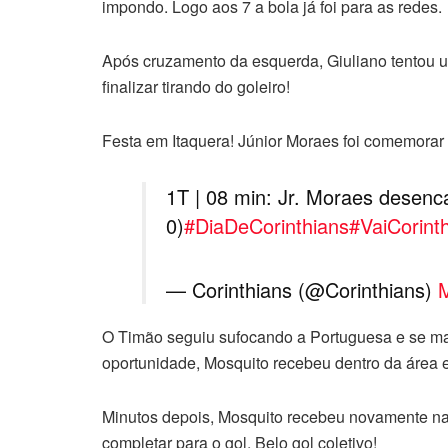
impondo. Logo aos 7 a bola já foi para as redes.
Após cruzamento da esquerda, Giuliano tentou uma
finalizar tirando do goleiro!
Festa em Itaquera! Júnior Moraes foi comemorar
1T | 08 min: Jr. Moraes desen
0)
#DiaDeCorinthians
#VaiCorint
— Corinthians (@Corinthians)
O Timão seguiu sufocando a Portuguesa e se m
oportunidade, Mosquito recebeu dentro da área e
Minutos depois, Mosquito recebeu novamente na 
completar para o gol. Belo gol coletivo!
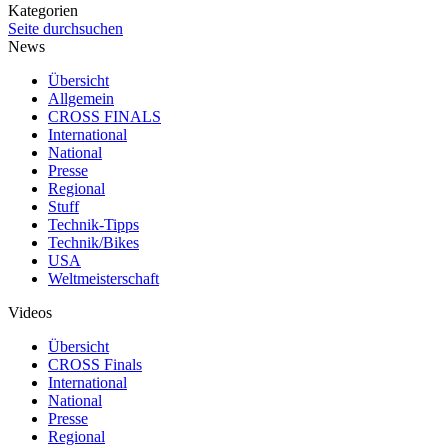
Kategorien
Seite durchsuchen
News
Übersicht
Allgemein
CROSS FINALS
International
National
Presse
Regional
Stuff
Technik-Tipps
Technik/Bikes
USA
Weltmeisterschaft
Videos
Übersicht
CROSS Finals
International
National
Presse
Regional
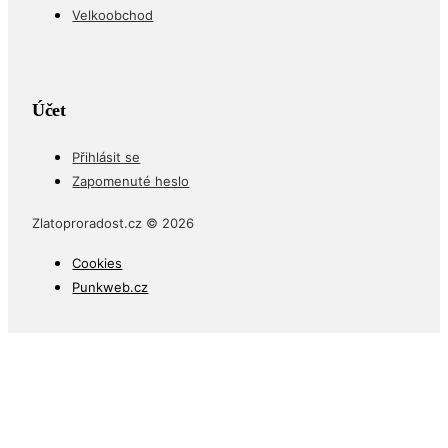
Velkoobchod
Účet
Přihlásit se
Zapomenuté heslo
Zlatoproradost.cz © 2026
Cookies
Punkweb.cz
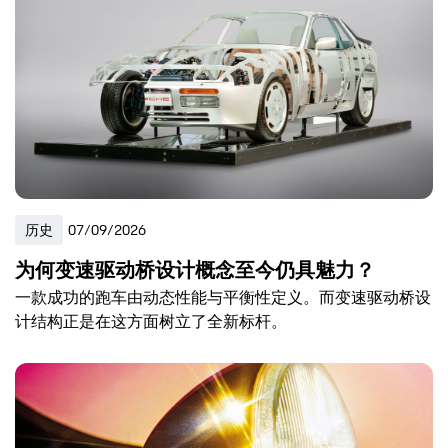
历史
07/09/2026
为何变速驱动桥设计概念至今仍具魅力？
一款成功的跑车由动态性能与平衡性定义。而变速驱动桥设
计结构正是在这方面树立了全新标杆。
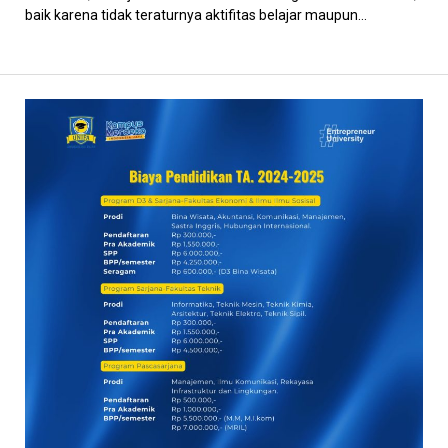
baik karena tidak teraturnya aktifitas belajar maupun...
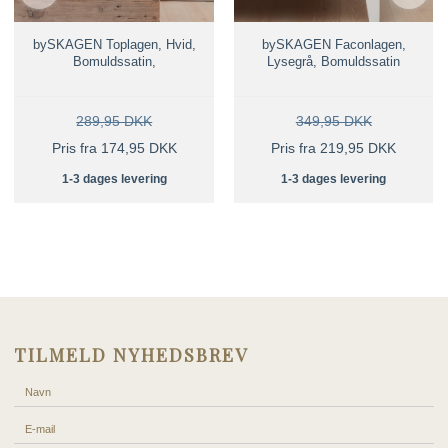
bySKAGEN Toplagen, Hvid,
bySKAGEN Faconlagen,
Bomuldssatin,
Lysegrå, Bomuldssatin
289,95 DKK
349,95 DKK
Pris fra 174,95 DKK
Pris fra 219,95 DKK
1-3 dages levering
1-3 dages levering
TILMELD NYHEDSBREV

Exercise goal: Rewrite the whole listing above, changing "Bomuldssatin" to "Satin" wherever it occurs and keeping everything else the same. Omit the pictures from your answer.

Expected answer:
impondo. Logo aos 7 a bola já foi para as redes.
Após cruzamento da esquerda, Giuliano tentou uma
finalizar tirando do goleiro!
Festa em Itaquera! Júnior Moraes foi comemorar
1T | 08 min: Jr. Moraes desen
0)
#DiaDeCorinthians
#VaiCorint
— Corinthians (@Corinthians)
O Timão seguiu sufocando a Portuguesa e se m
oportunidade, Mosquito recebeu dentro da área e
Minutos depois, Mosquito recebeu novamente na 
completar para o gol. Belo gol coletivo!
Kategorien
Seite durchsuchen
News
Übersicht
Allgemein
CROSS FINALS
International
National
Presse
Regional
Stuff
Technik-Tipps
Technik/Bikes
USA
Weltmeisterschaft
Videos
Übersicht
CROSS Finals
International
National
Presse
Regional
Velkoobchod
Účet
Přihlásit se
Zapomenuté heslo
Zlatoproradost.cz © 2026
Cookies
Punkweb.cz
历史
07/09/2026
为何变速驱动桥设计概念至今仍具魅力？
一款成功的跑车由动态性能与平衡性定义。而变速驱动桥设
计结构正是在这方面树立了全新标杆。
baik karena tidak teraturnya aktifitas belajar maupun...
bySKAGEN Toplagen, Hvid,
bySKAGEN Faconlagen,
Satin,
Lysegrå, Satin
289,95 DKK
349,95 DKK
Pris fra 174,95 DKK
Pris fra 219,95 DKK
1-3 dages levering
1-3 dages levering
TILMELD NYHEDSBREV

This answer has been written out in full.